Question

As the captain of the scientific team sent to Planet Physics, one of your tasks is to measure g. You have a long, thin wire labeled 1.01g/m and a 1.30kg weight. You have your accurate space cadet chronometer but, unfortunately, you seem to have forgotten a meter stick. Undeterred, you first find the midpoint of the wire by folding it in half. You then attach one end of the wire to the wall of your laboratory, stretch it horizontally to pass over a pulley at the midpoint of the wire, then tie the 1.30kg weight to the end hanging over the pulley.

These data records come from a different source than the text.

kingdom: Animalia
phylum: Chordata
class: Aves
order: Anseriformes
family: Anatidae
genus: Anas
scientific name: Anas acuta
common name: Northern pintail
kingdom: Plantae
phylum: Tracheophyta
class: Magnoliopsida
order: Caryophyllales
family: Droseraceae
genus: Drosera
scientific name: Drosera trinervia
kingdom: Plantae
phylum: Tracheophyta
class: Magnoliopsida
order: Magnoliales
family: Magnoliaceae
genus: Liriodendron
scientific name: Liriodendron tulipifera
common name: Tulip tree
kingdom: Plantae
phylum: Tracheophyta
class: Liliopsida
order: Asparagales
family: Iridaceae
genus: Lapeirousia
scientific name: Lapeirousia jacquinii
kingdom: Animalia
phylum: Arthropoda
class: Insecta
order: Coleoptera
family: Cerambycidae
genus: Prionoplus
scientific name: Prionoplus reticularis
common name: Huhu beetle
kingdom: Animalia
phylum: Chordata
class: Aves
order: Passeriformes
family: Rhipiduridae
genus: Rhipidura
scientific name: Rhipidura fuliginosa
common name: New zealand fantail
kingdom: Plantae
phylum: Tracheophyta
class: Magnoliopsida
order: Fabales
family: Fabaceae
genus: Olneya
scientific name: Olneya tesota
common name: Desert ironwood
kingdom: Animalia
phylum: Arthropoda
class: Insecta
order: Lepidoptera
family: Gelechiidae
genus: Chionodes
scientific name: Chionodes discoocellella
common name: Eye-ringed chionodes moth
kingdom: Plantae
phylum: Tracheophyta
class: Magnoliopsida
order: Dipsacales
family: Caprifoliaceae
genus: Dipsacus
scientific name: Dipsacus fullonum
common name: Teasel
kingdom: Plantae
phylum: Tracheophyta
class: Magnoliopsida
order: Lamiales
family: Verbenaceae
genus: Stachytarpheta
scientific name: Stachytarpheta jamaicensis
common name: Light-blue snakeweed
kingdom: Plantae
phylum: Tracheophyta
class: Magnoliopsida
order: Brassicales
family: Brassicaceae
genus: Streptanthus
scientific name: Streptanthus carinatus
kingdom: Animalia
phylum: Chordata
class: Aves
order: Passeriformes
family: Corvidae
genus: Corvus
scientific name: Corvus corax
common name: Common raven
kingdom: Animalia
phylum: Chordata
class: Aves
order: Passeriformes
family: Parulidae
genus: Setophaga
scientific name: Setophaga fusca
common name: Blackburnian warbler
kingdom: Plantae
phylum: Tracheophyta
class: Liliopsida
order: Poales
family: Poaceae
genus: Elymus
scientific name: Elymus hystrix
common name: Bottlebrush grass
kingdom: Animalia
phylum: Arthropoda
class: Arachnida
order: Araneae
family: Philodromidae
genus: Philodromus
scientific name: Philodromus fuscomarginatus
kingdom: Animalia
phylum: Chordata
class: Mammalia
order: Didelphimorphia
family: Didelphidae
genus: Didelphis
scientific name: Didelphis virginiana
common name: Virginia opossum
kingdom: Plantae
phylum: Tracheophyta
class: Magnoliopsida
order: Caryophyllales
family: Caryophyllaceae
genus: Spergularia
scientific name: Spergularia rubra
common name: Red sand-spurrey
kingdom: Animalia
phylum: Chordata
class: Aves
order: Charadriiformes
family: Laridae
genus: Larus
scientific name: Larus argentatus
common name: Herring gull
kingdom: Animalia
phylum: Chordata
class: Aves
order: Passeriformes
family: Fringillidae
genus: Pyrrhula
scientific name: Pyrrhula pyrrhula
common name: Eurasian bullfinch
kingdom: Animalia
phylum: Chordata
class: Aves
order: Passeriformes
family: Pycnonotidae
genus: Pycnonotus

By vibrating the wire, and measuring time with your chronometer, you find that the wire's second harmonic frequency is 200Hz . Next, with the 1.30kg weight still tied to one end of the wire, you attach the other end to the ceiling to make a pendulum. You find that the pendulum requires 316s to complete 100 oscillations. Pulling out your trusty calculator, you get to work. What value of g will you report back to headquarters?

Answer 1

Answer:

1.19 m/s²

Explanation:

The frequency of the wave generated in the string in the first experiment is f = n/2l√T/μ were T = tension in string = mg were m = 1.30 kg weight = 1300 g , μ = mass per unit length of string = 1.01 g/m. l = length of string to pulley = l₀/2 were l₀ = lent of string. Since f is the second harmonic, n = 2, so

f = 2/2(l₀/2)√mg/μ = 2(√mg/μ)/l₀    (1)

Also, for the second experiment, the period of the wave in the string is T = 2π√l₀/g. From (1) l₀ = 2(√mg/μ)/f and from (2) l₀ = T²g/4π²

Equating (1) and (2) we ave

2(√mg/μ)/f = T²g/4π²

Making g subject of the formula

g = 2π√(2√(m/μ)/f)/T

The period T = 316 s/100 = 3.16 s

Substituting the other values into , we have

g = 2π√(2√(1300 g/1.01 g/m)/200 Hz)/3.16

g = 2π√(2 × 35.877/200 Hz)/3.16

g = 2π√(71.753/200 Hz)/3.16

g = 2π√(0.358)/3.16

g = 2π × 0.599/3.16

g = 1.19 m/s²